#### LISTED ENTRIES

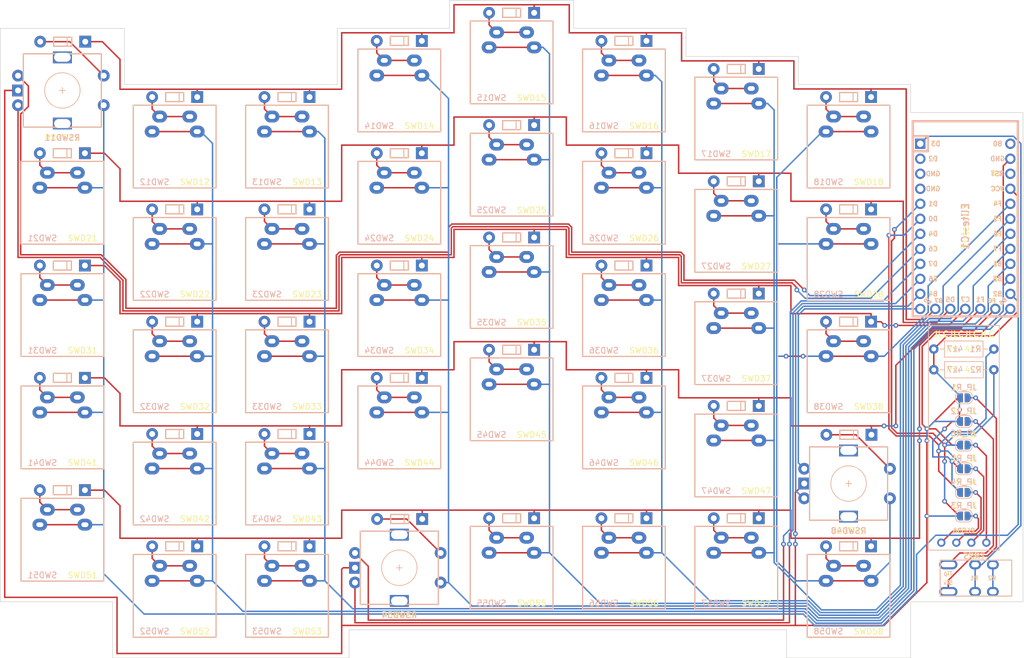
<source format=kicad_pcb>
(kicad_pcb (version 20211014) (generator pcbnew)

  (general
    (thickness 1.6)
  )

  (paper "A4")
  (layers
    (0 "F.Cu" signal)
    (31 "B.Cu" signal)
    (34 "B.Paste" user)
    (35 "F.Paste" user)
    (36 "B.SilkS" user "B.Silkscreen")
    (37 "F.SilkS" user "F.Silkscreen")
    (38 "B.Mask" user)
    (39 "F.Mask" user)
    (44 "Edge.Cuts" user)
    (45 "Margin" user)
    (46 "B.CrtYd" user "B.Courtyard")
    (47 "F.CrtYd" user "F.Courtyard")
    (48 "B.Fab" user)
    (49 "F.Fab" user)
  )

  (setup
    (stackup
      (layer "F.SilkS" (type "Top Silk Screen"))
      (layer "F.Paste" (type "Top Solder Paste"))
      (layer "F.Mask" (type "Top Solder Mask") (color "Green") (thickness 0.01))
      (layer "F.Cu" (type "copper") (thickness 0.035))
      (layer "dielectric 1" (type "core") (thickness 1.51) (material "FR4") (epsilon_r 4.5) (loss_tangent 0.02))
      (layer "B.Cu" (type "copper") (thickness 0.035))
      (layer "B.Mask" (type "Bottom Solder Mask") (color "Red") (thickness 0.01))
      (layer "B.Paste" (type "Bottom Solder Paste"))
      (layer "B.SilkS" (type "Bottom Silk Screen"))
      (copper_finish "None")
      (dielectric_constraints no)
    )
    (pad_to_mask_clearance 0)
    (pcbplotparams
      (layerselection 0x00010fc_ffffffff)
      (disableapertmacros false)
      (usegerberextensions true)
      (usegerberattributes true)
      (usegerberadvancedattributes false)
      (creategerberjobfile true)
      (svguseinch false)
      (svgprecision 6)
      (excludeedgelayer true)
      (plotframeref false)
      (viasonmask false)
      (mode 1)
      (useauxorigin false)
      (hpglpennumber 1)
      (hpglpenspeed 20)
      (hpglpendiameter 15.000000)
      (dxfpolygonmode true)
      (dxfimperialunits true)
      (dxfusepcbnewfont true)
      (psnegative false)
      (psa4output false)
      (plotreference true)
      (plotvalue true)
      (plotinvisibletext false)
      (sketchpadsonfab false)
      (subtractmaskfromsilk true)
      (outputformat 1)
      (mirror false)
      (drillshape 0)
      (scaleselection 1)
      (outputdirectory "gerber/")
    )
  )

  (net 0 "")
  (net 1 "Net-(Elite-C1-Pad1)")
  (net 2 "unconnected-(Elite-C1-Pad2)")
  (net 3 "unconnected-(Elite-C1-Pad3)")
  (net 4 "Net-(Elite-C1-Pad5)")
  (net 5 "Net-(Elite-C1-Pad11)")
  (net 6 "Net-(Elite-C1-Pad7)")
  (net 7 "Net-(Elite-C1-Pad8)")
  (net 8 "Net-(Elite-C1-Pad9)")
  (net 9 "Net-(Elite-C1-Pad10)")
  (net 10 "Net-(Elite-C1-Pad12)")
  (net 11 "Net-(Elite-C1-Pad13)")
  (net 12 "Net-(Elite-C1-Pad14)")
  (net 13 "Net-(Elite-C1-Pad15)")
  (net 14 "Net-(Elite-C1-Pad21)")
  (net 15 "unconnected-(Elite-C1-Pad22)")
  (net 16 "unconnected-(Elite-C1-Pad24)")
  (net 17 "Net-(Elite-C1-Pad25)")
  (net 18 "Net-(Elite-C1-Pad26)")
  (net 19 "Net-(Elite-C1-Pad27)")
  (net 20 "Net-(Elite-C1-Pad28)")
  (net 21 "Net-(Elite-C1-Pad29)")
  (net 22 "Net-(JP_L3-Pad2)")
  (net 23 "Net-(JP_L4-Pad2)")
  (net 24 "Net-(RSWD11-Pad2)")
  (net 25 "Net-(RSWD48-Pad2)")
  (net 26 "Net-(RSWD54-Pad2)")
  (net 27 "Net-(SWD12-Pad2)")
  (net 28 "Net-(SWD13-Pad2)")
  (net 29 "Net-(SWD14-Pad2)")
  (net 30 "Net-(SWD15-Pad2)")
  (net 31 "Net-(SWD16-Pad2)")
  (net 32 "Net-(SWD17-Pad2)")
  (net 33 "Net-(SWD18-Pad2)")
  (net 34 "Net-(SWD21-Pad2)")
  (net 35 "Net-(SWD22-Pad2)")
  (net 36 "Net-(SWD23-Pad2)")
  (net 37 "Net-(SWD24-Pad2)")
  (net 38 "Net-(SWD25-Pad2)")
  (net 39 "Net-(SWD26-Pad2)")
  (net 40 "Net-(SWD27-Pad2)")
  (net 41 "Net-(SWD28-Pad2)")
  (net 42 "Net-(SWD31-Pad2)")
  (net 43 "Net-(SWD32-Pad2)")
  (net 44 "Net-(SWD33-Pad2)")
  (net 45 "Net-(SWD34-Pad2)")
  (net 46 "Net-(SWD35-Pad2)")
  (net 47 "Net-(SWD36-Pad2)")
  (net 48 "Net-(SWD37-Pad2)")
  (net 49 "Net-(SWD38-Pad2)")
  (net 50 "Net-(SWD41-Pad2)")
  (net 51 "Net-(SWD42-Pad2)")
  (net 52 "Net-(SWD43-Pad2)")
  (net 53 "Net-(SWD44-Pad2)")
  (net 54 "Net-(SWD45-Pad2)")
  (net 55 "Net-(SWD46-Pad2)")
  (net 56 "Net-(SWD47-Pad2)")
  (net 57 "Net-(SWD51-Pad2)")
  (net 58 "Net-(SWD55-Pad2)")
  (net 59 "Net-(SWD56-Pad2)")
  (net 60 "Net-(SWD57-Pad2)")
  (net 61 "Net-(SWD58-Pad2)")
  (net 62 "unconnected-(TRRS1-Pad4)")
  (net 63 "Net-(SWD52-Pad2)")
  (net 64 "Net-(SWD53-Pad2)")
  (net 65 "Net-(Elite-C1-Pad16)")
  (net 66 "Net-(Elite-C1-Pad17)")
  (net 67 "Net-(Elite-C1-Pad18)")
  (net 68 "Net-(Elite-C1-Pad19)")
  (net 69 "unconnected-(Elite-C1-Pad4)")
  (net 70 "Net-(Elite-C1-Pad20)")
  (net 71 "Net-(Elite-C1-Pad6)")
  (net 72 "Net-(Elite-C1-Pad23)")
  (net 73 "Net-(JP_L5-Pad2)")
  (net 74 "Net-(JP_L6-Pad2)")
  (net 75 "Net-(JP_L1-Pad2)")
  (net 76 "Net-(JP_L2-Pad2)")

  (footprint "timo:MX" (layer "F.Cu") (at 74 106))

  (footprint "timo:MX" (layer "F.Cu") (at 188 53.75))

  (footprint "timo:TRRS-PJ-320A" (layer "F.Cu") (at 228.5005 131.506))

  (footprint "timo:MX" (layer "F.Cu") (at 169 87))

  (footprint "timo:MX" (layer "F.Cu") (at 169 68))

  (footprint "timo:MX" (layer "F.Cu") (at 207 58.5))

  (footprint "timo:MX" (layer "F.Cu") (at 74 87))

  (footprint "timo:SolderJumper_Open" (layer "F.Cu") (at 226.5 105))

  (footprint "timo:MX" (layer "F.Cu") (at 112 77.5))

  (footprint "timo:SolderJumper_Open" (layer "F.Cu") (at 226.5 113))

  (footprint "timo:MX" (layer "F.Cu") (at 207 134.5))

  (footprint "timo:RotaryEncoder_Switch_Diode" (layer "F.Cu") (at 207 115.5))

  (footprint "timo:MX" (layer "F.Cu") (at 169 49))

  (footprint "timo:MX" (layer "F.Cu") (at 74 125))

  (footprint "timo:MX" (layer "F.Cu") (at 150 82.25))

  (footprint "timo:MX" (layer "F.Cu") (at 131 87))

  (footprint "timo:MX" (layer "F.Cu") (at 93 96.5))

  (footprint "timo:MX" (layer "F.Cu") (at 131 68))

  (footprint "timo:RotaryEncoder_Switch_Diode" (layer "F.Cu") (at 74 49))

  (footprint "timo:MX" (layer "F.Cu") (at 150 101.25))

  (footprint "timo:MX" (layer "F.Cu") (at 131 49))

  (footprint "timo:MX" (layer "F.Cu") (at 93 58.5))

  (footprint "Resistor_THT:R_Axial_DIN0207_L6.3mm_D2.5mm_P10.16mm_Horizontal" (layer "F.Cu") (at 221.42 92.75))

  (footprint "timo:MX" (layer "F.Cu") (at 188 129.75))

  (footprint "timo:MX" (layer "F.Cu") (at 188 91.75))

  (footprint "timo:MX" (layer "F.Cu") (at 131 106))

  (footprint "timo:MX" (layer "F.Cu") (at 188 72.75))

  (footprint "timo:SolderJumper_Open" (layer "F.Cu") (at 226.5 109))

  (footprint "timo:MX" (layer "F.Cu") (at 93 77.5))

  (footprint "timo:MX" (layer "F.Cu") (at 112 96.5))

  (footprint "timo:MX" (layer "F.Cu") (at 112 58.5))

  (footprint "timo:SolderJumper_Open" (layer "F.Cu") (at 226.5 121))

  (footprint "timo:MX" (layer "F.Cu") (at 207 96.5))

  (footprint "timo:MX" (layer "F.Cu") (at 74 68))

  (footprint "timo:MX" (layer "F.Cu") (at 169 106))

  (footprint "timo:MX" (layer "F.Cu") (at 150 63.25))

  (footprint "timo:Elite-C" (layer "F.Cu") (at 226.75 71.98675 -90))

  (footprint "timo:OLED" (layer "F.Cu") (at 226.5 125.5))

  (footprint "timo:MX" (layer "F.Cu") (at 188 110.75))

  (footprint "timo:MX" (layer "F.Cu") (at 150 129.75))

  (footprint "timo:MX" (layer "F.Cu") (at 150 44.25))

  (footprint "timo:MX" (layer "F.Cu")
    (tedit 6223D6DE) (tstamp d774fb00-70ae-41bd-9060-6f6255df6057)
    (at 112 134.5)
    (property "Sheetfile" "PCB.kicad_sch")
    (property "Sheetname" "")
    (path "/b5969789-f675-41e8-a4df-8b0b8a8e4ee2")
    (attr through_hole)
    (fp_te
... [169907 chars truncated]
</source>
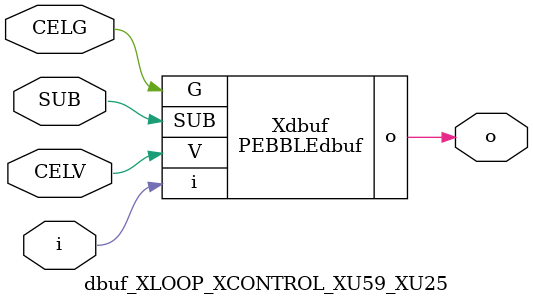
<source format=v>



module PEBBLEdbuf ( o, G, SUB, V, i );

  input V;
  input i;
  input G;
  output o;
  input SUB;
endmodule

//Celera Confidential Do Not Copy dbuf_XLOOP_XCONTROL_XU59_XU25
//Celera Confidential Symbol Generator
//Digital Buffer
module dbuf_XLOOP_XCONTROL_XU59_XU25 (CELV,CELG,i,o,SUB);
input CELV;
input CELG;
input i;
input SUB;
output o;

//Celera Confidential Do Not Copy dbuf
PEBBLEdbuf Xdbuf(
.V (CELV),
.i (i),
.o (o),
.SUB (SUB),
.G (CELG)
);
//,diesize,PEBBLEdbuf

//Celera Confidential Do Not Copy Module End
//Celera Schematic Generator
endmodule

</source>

#### WORK INSTRUCTION
Copy out each line of the listing that holds the word "color".

#### YOUR SOLUTION
      (layer "F.Mask" (type "Top Solder Mask") (color "Green") (thickness 0.01))
      (layer "B.Mask" (type "Bottom Solder Mask") (color "Red") (thickness 0.01))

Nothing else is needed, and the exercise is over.